YOUR TASK: Please lay out the records, from their first line through the line containing "Şerifali Boyacı Ustası", as a Markdown table with the columns Row and Line text. Number each row and leave out blank lines.

DATA UNDER STUDY:
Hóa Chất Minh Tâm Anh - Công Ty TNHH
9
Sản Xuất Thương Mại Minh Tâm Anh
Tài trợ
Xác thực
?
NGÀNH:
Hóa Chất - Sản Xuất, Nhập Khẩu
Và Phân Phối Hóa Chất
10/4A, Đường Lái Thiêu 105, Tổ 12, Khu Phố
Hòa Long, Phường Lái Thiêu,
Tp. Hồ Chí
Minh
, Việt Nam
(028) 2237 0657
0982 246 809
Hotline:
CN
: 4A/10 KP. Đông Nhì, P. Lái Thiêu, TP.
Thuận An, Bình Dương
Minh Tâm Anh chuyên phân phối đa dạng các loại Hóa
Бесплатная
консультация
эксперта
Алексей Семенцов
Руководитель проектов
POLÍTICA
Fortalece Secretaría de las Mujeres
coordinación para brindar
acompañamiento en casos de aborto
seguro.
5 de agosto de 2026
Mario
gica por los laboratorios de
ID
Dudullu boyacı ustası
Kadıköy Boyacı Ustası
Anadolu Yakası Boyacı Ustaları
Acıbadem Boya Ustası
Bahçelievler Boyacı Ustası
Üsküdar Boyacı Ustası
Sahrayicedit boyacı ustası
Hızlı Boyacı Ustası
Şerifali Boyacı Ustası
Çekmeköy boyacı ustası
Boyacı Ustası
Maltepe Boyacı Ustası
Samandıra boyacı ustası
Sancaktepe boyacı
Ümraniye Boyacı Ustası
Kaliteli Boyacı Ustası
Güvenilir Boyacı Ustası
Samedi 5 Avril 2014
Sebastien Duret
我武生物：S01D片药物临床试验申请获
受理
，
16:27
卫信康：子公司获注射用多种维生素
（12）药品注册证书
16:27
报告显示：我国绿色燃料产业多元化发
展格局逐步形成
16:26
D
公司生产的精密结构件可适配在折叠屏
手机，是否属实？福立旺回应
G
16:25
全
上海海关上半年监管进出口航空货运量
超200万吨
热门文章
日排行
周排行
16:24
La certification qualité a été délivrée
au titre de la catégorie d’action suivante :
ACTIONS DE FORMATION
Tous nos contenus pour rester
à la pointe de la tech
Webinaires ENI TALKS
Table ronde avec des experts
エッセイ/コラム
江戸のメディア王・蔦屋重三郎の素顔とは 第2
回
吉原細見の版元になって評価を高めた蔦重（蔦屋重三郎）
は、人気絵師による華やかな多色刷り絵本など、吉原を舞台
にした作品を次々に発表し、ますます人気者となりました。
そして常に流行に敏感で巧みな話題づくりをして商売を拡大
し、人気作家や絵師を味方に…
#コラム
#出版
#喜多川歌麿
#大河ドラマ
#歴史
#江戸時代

ANSWER TO THE PROBLEM:
| Row | Line text |
|---|---|
| 1 | Hóa Chất Minh Tâm Anh - Công Ty TNHH |
| 2 | 9 |
| 3 | Sản Xuất Thương Mại Minh Tâm Anh |
| 4 | Tài trợ |
| 5 | Xác thực |
| 6 | ? |
| 7 | NGÀNH: |
| 8 | Hóa Chất - Sản Xuất, Nhập Khẩu |
| 9 | Và Phân Phối Hóa Chất |
| 10 | 10/4A, Đường Lái Thiêu 105, Tổ 12, Khu Phố |
| 11 | Hòa Long, Phường Lái Thiêu, |
| 12 | Tp. Hồ Chí |
| 13 | Minh |
| 14 | , Việt Nam |
| 15 | (028) 2237 0657 |
| 16 | 0982 246 809 |
| 17 | Hotline: |
| 18 | CN |
| 19 | : 4A/10 KP. Đông Nhì, P. Lái Thiêu, TP. |
| 20 | Thuận An, Bình Dương |
| 21 | Minh Tâm Anh chuyên phân phối đa dạng các loại Hóa |
| 22 | Бесплатная |
| 23 | консультация |
| 24 | эксперта |
| 25 | Алексей Семенцов |
| 26 | Руководитель проектов |
| 27 | POLÍTICA |
| 28 | Fortalece Secretaría de las Mujeres |
| 29 | coordinación para brindar |
| 30 | acompañamiento en casos de aborto |
| 31 | seguro. |
| 32 | 5 de agosto de 2026 |
| 33 | Mario |
| 34 | gica por los laboratorios de |
| 35 | ID |
| 36 | Dudullu boyacı ustası |
| 37 | Kadıköy Boyacı Ustası |
| 38 | Anadolu Yakası Boyacı Ustaları |
| 39 | Acıbadem Boya Ustası |
| 40 | Bahçelievler Boyacı Ustası |
| 41 | Üsküdar Boyacı Ustası |
| 42 | Sahrayicedit boyacı ustası |
| 43 | Hızlı Boyacı Ustası |
| 44 | Şerifali Boyacı Ustası |